_The exercise_. Please reproduce every line of the listing below word for word.

[Saved data entries]
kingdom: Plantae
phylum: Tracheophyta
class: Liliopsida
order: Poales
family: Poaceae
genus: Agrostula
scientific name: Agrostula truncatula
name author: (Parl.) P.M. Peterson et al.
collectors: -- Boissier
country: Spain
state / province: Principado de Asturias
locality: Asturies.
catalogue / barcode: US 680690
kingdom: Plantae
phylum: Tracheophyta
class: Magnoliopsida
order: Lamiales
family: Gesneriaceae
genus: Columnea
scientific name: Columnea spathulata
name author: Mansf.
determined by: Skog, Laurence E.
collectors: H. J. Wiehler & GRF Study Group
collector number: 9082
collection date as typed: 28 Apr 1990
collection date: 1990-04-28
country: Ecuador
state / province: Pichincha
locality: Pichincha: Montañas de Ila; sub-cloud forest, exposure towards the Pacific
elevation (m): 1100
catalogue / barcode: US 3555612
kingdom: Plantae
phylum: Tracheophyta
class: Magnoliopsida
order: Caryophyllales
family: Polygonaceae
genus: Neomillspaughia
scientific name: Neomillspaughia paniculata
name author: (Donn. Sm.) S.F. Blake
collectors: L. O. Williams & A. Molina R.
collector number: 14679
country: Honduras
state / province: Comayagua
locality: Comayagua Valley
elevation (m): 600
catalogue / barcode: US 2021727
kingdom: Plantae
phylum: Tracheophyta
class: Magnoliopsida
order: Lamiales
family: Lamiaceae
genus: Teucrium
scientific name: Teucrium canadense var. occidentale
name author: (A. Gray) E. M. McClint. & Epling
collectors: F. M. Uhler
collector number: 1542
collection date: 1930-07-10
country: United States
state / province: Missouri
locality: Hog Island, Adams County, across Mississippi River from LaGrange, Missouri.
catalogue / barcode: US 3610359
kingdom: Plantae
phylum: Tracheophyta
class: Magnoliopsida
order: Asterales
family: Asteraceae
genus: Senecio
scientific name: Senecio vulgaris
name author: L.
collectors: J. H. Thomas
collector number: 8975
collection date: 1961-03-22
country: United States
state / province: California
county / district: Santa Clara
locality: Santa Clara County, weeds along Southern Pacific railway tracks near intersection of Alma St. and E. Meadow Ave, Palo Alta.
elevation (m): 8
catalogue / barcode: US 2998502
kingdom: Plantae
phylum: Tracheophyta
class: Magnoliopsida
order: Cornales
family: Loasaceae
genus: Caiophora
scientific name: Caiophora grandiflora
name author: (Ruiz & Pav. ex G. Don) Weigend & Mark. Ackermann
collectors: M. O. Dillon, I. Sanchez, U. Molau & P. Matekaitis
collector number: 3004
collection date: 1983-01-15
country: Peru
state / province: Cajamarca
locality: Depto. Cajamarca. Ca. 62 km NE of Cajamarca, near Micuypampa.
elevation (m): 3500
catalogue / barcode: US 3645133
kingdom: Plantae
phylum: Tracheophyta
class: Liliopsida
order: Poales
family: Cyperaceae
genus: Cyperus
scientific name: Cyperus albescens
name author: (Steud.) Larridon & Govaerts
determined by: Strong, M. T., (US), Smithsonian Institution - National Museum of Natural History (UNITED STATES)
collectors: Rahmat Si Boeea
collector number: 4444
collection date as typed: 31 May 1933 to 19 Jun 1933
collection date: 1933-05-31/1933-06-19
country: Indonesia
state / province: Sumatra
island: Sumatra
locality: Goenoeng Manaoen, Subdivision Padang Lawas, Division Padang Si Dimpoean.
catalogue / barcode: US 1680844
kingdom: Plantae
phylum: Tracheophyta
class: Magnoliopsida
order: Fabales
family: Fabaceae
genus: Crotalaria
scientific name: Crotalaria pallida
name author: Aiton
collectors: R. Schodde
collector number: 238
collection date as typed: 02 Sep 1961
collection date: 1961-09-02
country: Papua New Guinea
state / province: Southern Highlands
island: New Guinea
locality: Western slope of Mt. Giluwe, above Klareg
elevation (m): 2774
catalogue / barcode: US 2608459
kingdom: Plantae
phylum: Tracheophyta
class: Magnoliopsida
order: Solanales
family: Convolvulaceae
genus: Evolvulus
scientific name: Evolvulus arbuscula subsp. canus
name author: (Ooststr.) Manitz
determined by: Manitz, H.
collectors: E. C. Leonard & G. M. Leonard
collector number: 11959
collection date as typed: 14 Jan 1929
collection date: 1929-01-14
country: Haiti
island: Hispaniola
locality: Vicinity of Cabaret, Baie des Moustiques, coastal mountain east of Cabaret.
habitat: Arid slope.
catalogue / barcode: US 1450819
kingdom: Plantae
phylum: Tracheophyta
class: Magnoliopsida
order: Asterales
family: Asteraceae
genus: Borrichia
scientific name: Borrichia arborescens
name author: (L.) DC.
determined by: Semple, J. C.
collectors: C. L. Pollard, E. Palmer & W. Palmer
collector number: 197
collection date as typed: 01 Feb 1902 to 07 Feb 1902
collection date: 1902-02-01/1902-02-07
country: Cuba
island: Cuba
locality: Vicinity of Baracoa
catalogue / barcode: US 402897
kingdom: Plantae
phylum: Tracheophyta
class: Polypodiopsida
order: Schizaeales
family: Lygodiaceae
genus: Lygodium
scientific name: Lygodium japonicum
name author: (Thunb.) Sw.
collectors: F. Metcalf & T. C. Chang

_Answer to the task_.
kingdom: Plantae
phylum: Tracheophyta
class: Liliopsida
order: Poales
family: Poaceae
genus: Agrostula
scientific name: Agrostula truncatula
name author: (Parl.) P.M. Peterson et al.
collectors: -- Boissier
country: Spain
state / province: Principado de Asturias
locality: Asturies.
catalogue / barcode: US 680690
kingdom: Plantae
phylum: Tracheophyta
class: Magnoliopsida
order: Lamiales
family: Gesneriaceae
genus: Columnea
scientific name: Columnea spathulata
name author: Mansf.
determined by: Skog, Laurence E.
collectors: H. J. Wiehler & GRF Study Group
collector number: 9082
collection date as typed: 28 Apr 1990
collection date: 1990-04-28
country: Ecuador
state / province: Pichincha
locality: Pichincha: Montañas de Ila; sub-cloud forest, exposure towards the Pacific
elevation (m): 1100
catalogue / barcode: US 3555612
kingdom: Plantae
phylum: Tracheophyta
class: Magnoliopsida
order: Caryophyllales
family: Polygonaceae
genus: Neomillspaughia
scientific name: Neomillspaughia paniculata
name author: (Donn. Sm.) S.F. Blake
collectors: L. O. Williams & A. Molina R.
collector number: 14679
country: Honduras
state / province: Comayagua
locality: Comayagua Valley
elevation (m): 600
catalogue / barcode: US 2021727
kingdom: Plantae
phylum: Tracheophyta
class: Magnoliopsida
order: Lamiales
family: Lamiaceae
genus: Teucrium
scientific name: Teucrium canadense var. occidentale
name author: (A. Gray) E. M. McClint. & Epling
collectors: F. M. Uhler
collector number: 1542
collection date: 1930-07-10
country: United States
state / province: Missouri
locality: Hog Island, Adams County, across Mississippi River from LaGrange, Missouri.
catalogue / barcode: US 3610359
kingdom: Plantae
phylum: Tracheophyta
class: Magnoliopsida
order: Asterales
family: Asteraceae
genus: Senecio
scientific name: Senecio vulgaris
name author: L.
collectors: J. H. Thomas
collector number: 8975
collection date: 1961-03-22
country: United States
state / province: California
county / district: Santa Clara
locality: Santa Clara County, weeds along Southern Pacific railway tracks near intersection of Alma St. and E. Meadow Ave, Palo Alta.
elevation (m): 8
catalogue / barcode: US 2998502
kingdom: Plantae
phylum: Tracheophyta
class: Magnoliopsida
order: Cornales
family: Loasaceae
genus: Caiophora
scientific name: Caiophora grandiflora
name author: (Ruiz & Pav. ex G. Don) Weigend & Mark. Ackermann
collectors: M. O. Dillon, I. Sanchez, U. Molau & P. Matekaitis
collector number: 3004
collection date: 1983-01-15
country: Peru
state / province: Cajamarca
locality: Depto. Cajamarca. Ca. 62 km NE of Cajamarca, near Micuypampa.
elevation (m): 3500
catalogue / barcode: US 3645133
kingdom: Plantae
phylum: Tracheophyta
class: Liliopsida
order: Poales
family: Cyperaceae
genus: Cyperus
scientific name: Cyperus albescens
name author: (Steud.) Larridon & Govaerts
determined by: Strong, M. T., (US), Smithsonian Institution - National Museum of Natural History (UNITED STATES)
collectors: Rahmat Si Boeea
collector number: 4444
collection date as typed: 31 May 1933 to 19 Jun 1933
collection date: 1933-05-31/1933-06-19
country: Indonesia
state / province: Sumatra
island: Sumatra
locality: Goenoeng Manaoen, Subdivision Padang Lawas, Division Padang Si Dimpoean.
catalogue / barcode: US 1680844
kingdom: Plantae
phylum: Tracheophyta
class: Magnoliopsida
order: Fabales
family: Fabaceae
genus: Crotalaria
scientific name: Crotalaria pallida
name author: Aiton
collectors: R. Schodde
collector number: 238
collection date as typed: 02 Sep 1961
collection date: 1961-09-02
country: Papua New Guinea
state / province: Southern Highlands
island: New Guinea
locality: Western slope of Mt. Giluwe, above Klareg
elevation (m): 2774
catalogue / barcode: US 2608459
kingdom: Plantae
phylum: Tracheophyta
class: Magnoliopsida
order: Solanales
family: Convolvulaceae
genus: Evolvulus
scientific name: Evolvulus arbuscula subsp. canus
name author: (Ooststr.) Manitz
determined by: Manitz, H.
collectors: E. C. Leonard & G. M. Leonard
collector number: 11959
collection date as typed: 14 Jan 1929
collection date: 1929-01-14
country: Haiti
island: Hispaniola
locality: Vicinity of Cabaret, Baie des Moustiques, coastal mountain east of Cabaret.
habitat: Arid slope.
catalogue / barcode: US 1450819
kingdom: Plantae
phylum: Tracheophyta
class: Magnoliopsida
order: Asterales
family: Asteraceae
genus: Borrichia
scientific name: Borrichia arborescens
name author: (L.) DC.
determined by: Semple, J. C.
collectors: C. L. Pollard, E. Palmer & W. Palmer
collector number: 197
collection date as typed: 01 Feb 1902 to 07 Feb 1902
collection date: 1902-02-01/1902-02-07
country: Cuba
island: Cuba
locality: Vicinity of Baracoa
catalogue / barcode: US 402897
kingdom: Plantae
phylum: Tracheophyta
class: Polypodiopsida
order: Schizaeales
family: Lygodiaceae
genus: Lygodium
scientific name: Lygodium japonicum
name author: (Thunb.) Sw.
collectors: F. Metcalf & T. C. Chang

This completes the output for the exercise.